How do we identify and categorise the different possible trends? On this page I will describe one of the techniques that I use:
One method I use is to get my computer to systematically evaluate every possible combination of starting and finishing dates within the 3 month window. That is to say, suppose we treat the Start date S, and the Finish date F, as if they were independent variables. For each pair (S,F) we could fit a linear regression line to the DJIA data that lies inclusively between those two dates. In the process the computer could work out for us the value of R2 where R is the correlation coefficient of the data to a straight line.
This allows us to define a function: f = R2(S,F). We can then plot this function as a contour chart in a two dimensional SF-Space:
In the above chart, the vertical axis specifies the starting date, and the horizontal axis specifies the finishing date for a calculated trend.
The color coded legend at the left of the chart indicates the value of R2 for a linear regression on the data that lies inclusively between those two dates. i.e. We are plotting the "strength" of the trend between any two dates in our window. Where the "strength" of a trend is defined by how linear the data is, when measured by the "coefficient of determination" R2. Where R is the correlation coefficient of the data to a straight line.
The diagonal black line is the "causality horizon". All real points are to the right of this line, because the finishing date always has to be later than a starting date. The display actually starts 4 days to the right of the causality horizon, because I require at least 5 consecutive end-of-day data points before I attempt to calculate a trend. This is because experience has shown that shorter trends are practically meaningless from a statistical significance point of view.
Each day's new data enters the display as a vertical slice along the right hand edge of the chart. It moves diagonally up and to the left, parallel to the causality horizon, as time elapses. I find it interesting that strong trends are so highly localised in SF-Space. I usually describe it by saying, that the trends in DJIA SF-Space are like "Islands of trendiness in a vast sea of random walking".

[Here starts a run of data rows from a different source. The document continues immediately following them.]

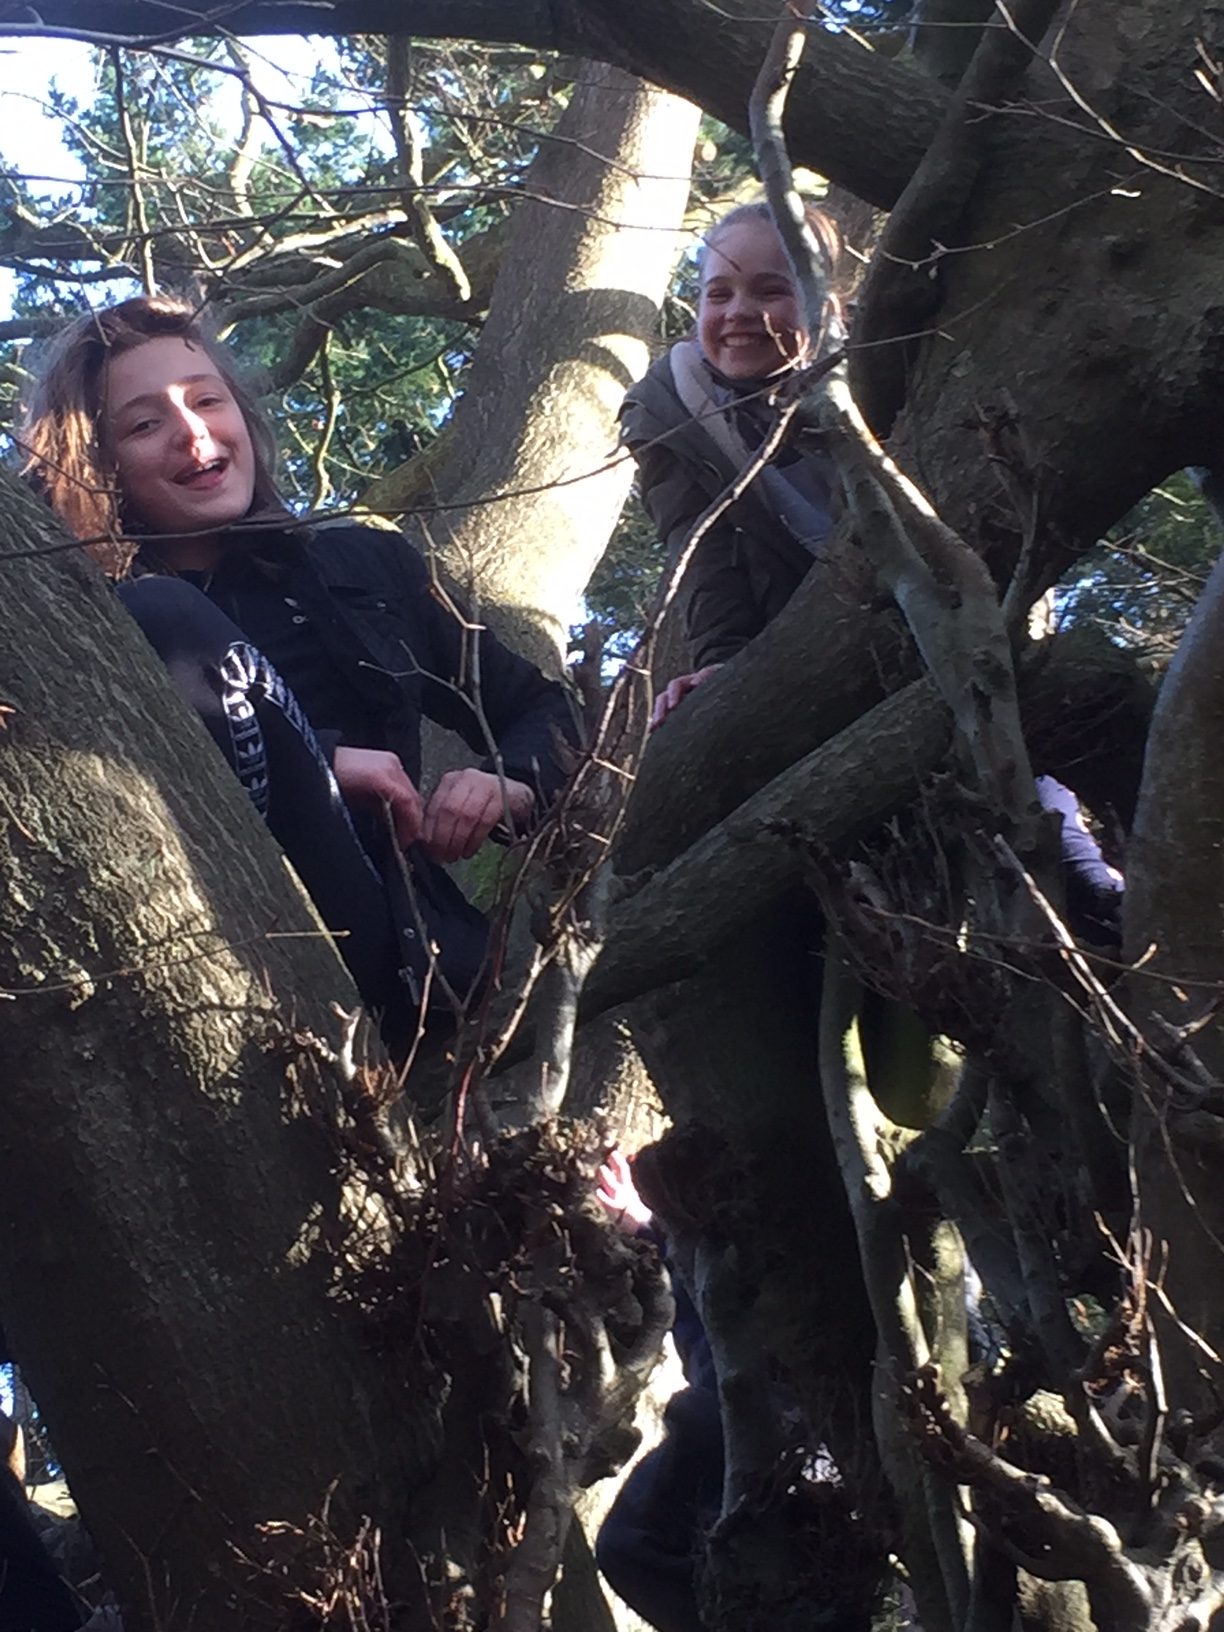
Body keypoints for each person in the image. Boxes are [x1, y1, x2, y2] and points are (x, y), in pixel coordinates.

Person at [20, 296, 578, 1043]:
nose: (193, 432)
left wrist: (507, 778)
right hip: (196, 920)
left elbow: (548, 708)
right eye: (145, 423)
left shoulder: (366, 566)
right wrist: (319, 758)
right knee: (166, 614)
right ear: (100, 461)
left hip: (388, 944)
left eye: (207, 400)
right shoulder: (87, 614)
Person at [620, 199, 843, 733]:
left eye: (771, 291)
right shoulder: (669, 406)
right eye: (718, 294)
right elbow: (699, 550)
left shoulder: (882, 368)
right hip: (797, 625)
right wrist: (722, 661)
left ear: (823, 306)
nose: (739, 312)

It is very instructive to compare the SF-Space chart to its corresponding time-series chart. Both charts are derived from the same data and contain the same information. But the information is represented in a very different and illuminating way. As a general rule, it is much easier to find and evaluate a strong trend on the SF-Space chart. Once you know the starting and finishing dates from the (S,F) coordinates, you can then easily locate it on the time-series chart. Often this allows you to find trends that you might otherwise have missed. Also, it is easy to find the precise coordinate pair (S,F) that gives you the strongest possible value of R2 for any given trend-island feature. This allows you to optimise the best-fitting trend on the corresponding time-series chart.
Ambiguities are still possible however; and sometimes a degree of subjective judgement is required to resolve them. This is why I call this a semi-objective method. It is not uncommon to find multiple peaks corresponding to more than one possible trendline fit. Often the peaks line up in the vertical or horizontal dimension. This means that one of the corresponding S or F coordinates is ambiguous but not the other one. Whenever two, otherwise equal trends exist, I usually use the longest one, because longer trends can have shorter trend-fragments as subsets. Also longer trends tend to be more statistically significant. The longest trend is the one with the greatest perpendicular distance from the causal horizon. Mostly though, I find that I can just pick the highest peak.
Needless to say charting data in this way requires a considerable degree of number-crunching power. The above SF-Space chart contains 65 x 65 data cells corresponding to a 65 trading-day window or 13 weeks or 3 months. That's over 2000 correlation coefficient calculations, assuming you ignore the non-causal, lower-left half of the chart. This is about the minimum useful image size. So this is not a job for a 486 generation PC, unless you are very patient.
Charts with a width of more than a few hundred cells become very difficult to read. So it is important to choose an appropriate sampling interval to match the timescale you are interested in. e.g. A day trader might use a one minute sampling interval to display a 120 x 120 cell chart showing all the trends that have emerged in the last 2 hours. I suggest you use a fast Pentium if you want to do this in real time. You might also need to write some rather specialised software.